Flint
[flɪnt]
Definition
(noun.) a city in southeast central Michigan near Detroit; automobile manufacturing.
(noun.) a river in western Georgia that flows generally south to join the Chattahoochee River at the Florida border where they form the Apalachicola River.
(noun.) a hard kind of stone; a form of silica more opaque than chalcedony.
Typed by Jed--From WordNet
Definition
(n.) A massive, somewhat impure variety of quartz, in color usually of a gray to brown or nearly black, breaking with a conchoidal fracture and sharp edge. It is very hard, and strikes fire with steel.
(n.) A piece of flint for striking fire; -- formerly much used, esp. in the hammers of gun locks.
(n.) Anything extremely hard, unimpressible, and unyielding, like flint.
Checker: Mattie
Definition
n. a hard mineral a variety of quartz from which fire is readily struck with steel: anything proverbially hard.—adj. made of flint hard.—n. Flint′-glass a very fine and pure kind of glass so called because originally made of calcined flints.—adjs. Flint′-heart -ed (Shak.) having a hard heart.—v.t. Flint′ify to turn to flint.—ns. Flint′iness; Flint′-lock a gun-lock having a flint fixed in the hammer for striking fire and igniting the priming.—adj. Flint′y consisting of or like flint: hard: cruel.—Flint implements arrow axe and spear heads &c. made by man before the use of metals commonly found in prehistoric graves &c.
Typed by Andy
Examples
- While the frictional appliance is still employed in medicine, it ranks with the flint axe and the tinder-box in industrial obsolescence. Frank Lewis Dyer. Edison, His Life and Inventions.
- The only important improvement made in it during that long term of service was the substitution of the percussion cap for the flint lock. Various. The Wonder Book of Knowledge.
- While I was at West Point the tactics used in the army had been Scott's and the musket the flint lock. Ulysses S. Grant. Personal Memoirs of U. S. Grant.
- There'll be more chance o' getting milk out of a flint. Elizabeth Cleghorn Gaskell. North and South.
- And his teaching is set like flint against asceticism, as a mere attempt to win personal power by personal pains. H. G. Wells. The Outline of History_Being a Plain History of Life and Mankind.
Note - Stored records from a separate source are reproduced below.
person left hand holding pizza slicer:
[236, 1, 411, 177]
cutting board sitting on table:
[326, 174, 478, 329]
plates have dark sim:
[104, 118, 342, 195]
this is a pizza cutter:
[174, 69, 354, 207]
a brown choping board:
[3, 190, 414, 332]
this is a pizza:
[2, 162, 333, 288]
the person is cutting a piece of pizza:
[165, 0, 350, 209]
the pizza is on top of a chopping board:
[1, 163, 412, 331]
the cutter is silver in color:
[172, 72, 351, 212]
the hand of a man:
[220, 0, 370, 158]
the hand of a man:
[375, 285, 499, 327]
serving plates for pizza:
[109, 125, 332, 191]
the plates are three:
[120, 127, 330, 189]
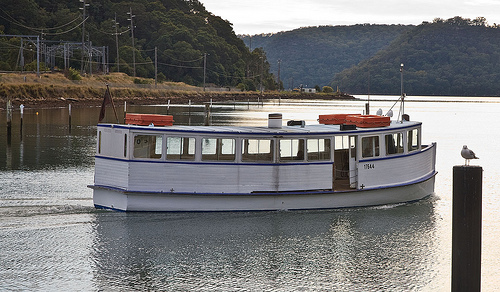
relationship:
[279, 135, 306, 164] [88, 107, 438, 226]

- Trifling variations in the ingredients, in the proportion and in the heating, made it either pliable as kid, tougher than ox hide, as elastic as whalebone, or as rigid as flint. Edward W. Byrn. The Progress of Invention in the Nineteenth Century.
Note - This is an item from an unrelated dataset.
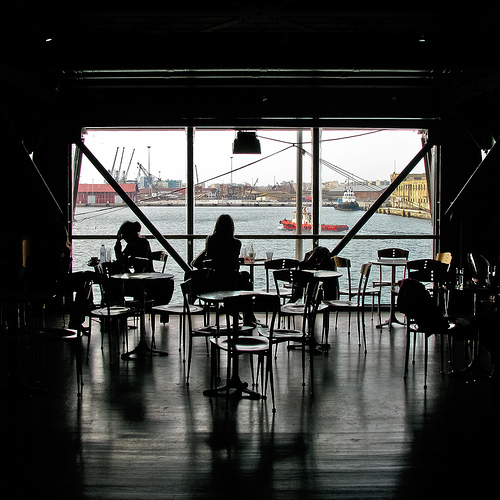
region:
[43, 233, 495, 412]
room with table and chairs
- Old people remember when flint-locks were plentiful everywhere. Various. The Wonder Book of Knowledge.
- Its head struck with such force that the early hunter decided to give it a sharp point, shaped from a flake of flint, in order that it might drive deep into the body of a deer or bear. Various. The Wonder Book of Knowledge.
- Flint glass contains lead; the lead makes the glass dense, and gives it great refractive power, enabling it to bend and separate light in all directions. Bertha M. Clark. General Science.
- His arrow heads were of flint, beautifully made, and he lashed them tightly to their shafts. H. G. Wells. The Outline of History_Being a Plain History of Life and Mankind.
- Who is not familiar with the chipped flint arrow-heads that the farmer so often turns up with his plow as a relic of the period when Americans were red-skinned instead of white? Various. The Wonder Book of Knowledge.
- Then striking a flint and steel together he held it up and blowing on the end of the cork, looked at the young man's face in its glow. Hemingway, Ernest. For Whom The Bell Tolls.
- A later and easier way was to strike flint and steel together and to catch the spark thus produced on tinder or dry fungus. Bertha M. Clark. General Science.
- The old flint-lock was quite a modern invention, not appearing until the seventeenth century. William Henry Doolittle. Inventions in the Century.
- Notwithstanding these ingenious attempts to produce light by chemical action, the flint-and-steel retained possession of the field until a match was made that ignited by friction alone. Frederick C. Bakewell. Great Facts.
- They have a kind of hard flints, which, by grinding against other stones, they form into instruments, that serve instead of wedges, axes, and hammers. Jonathan Swift. Gulliver's Travels into Several Remote Nations of the World.
- The Old Man, the father and master of the group, would perhaps be engaged in hammering flints beside the fire. H. G. Wells. The Outline of History_Being a Plain History of Life and Mankind.
- What thorns and briers, what flints, he strewed in the path of feet not inured to rough travel! Charlotte Bronte. Villette.
- Probably some of the women would hunt good flints; they would fish them out of the chalk with sticks and bring them to the squatting-place. H. G. Wells. The Outline of History_Being a Plain History of Life and Mankind.
- The sharp, burning stones and flints wounded my feet and caused me extreme anguish. Harriette Wilson. The Memoirs of Harriette Wilson.
- It takes two flints to make a fire. Louisa May Alcott. Little Women.